Making recalls and market withdrawals more accessible

Last week I found out that the FDA has a feed for all product recalls and market withdrawals since 2009 and an RSS feed with details. I did a quick search to see if anyone had done anything with the new source of data but didn’t find anything very useful. So to scratch my itch, I banged this out over the weekend.

It’s a more data-ish version of recalls that gives a bit more information than just a plain feed. You’ve got recalls over time with navigational bar graphs (based on this tutorial by Wilson Miner), and you can filter by company or month. What company has the most recalls? What’s the most common reason for product recalls?

The above are recalls for March of this year, mostly due to Salmonella found in some Hydrolyzed Vegetable Protein manufactured by Basic Food Flavors, Inc. Here’s what the homepage looks like:

Salmonella is by far the most common reason for a recall since 2009. There have been 789 cases to date. The second most, with only 97 is that an allergen was found.

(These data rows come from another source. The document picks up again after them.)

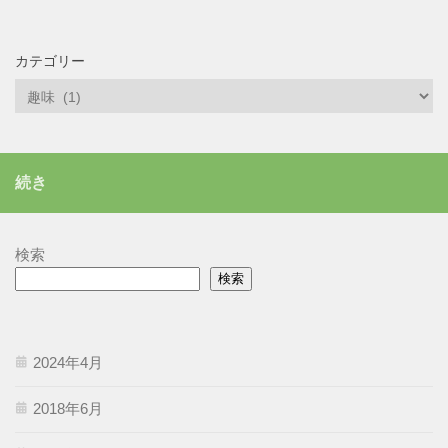
カテゴリー
カ
テ
ゴ
リ
続き
ー
検索
検索
2024年4月
2018年6月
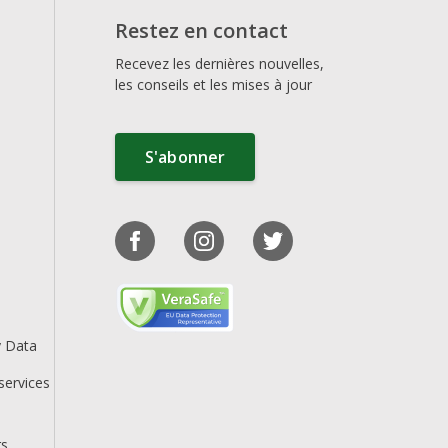
Restez en contact
Recevez les dernières nouvelles,
les conseils et les mises à jour
S'abonner
y Data
services
rs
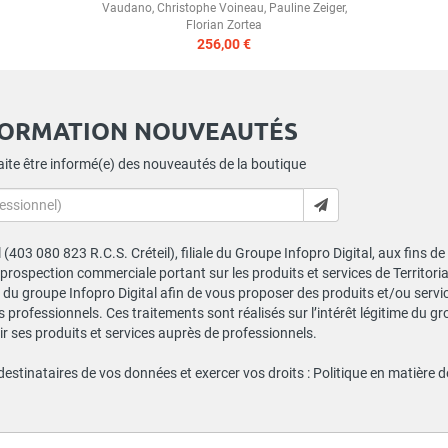
Vaudano
,
Christophe Voineau
,
Pauline Zeiger
,
Florian Zortea
256,00 €
FORMATION NOUVEAUTÉS
ite être informé(e) des nouveautés de la boutique
al (403 080 823 R.C.S. Créteil), filiale du Groupe Infopro Digital, aux fins 
e prospection commerciale portant sur les produits et services de Territor
du groupe Infopro Digital afin de vous proposer des produits et/ou service
professionnels. Ces traitements sont réalisés sur l’intérêt légitime du gr
 ses produits et services auprès de professionnels.
 destinataires de vos données et exercer vos droits :
Politique en matière 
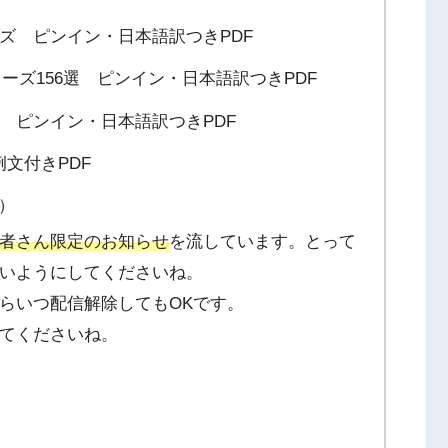
ーズ ピンイン・日本語訳つきPDF
フレーズ156選 ピンイン・日本語訳つきPDF
選 ピンイン・日本語訳つきPDF
文付きPDF
F）
者さん限定のお知らせ
を流しています。とって
いようにしてくださいね。
らいつ配信解除してもOKです。
てくださいね。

It’s simple, but useful, I think. A lot more can be done though, like including images of products and companies, etc. There have been suggestions linking recalls to lobbying. Also, it’d be nice if data before 2009 were in there, but that’s all the FDA’s XML provides, and I don’t have the time to parse out the HTML.

Anyways, if anyone wants to take it a step further, I’ve put the django apps on Google Code. There are two apps. One handles the scraping, and the other displays the data. Templates and media are in there too.

Thoughts on how to make this more useful? Leave ’em in the comments below.

[Recalls]

14 Comments

  • I like it! Is this still in draft fromat? I am wondering in the section named Companies with Most Recalls, are the bars on the left behind the text indicative of something? There’s a couple title case discrepancies and the link to US goes nowhere, but for a quick bang out, this is wonderful!
    It would be neat if you used a spry collapsible (sp) section so when you mouse over Recalls this MOnth and Recalls this year, it shows a box on the top of the left (above the blog-type thing that’s there now) that gives details. Then if the user wants to investigate more details they click the Recalls number to hold the box in place and then they could click into the details in the spry box.

  • Very cool. Allow the user to split out food from pharmaceuticals, or biotech and med devices. Now that would be very, very cool.

    Then, make it a mobile app. Pharma & device geeks, as well as docs, regulators would love it!

  • Brilliant! I’m looked at this data a number of times (and follow the @FDArecalls tweet stream), but somehow it never crossed my mind to come up with a better presentation for it. Slick work.

  • Great one! I am currently looking at a Recall case study for the use of notices and how notices could be improved to reduce the costs and risk by reaching more people. Is it possible to put notification dates, costs, impact, etc. (anything about notice) in there?

  • Awesome. So nicely done!

    Where is the pre-2009 data (html) available from? This is a nice project, if I have some time I wouldn’t mind writing a parser.

  • Love how nice and clean this is. The consistency of colouring so we can always find the clickable links in yellow is good.
    I would be inclined to change the scale on the bar chart by company to a year view rather than a month – more likely to see something interesting that way. Would also be cool to have the same rollover effect on the links in the “Companies with Most Recalls” chart.
    Well impressed that you “banged it out over the weekend”!

  • Bravo! You’re really adding a lot of value to FDA’s data by revealing some non-obvious trends. Way to serve the country!

    As someone who works closely with the government, I feel obligated to point out that the gray text in the interface is too gray to comply with color contrast accessibility standards—so, you’ve certainly made recall info MORE accessible, but a few color tweaks would take it to the next level.

    You can check your color contrast compliance at http://www.hp.com/hpinfo/abouthp/accessibility/webaccessibility/color_tool.html

  • This is what we need in public health!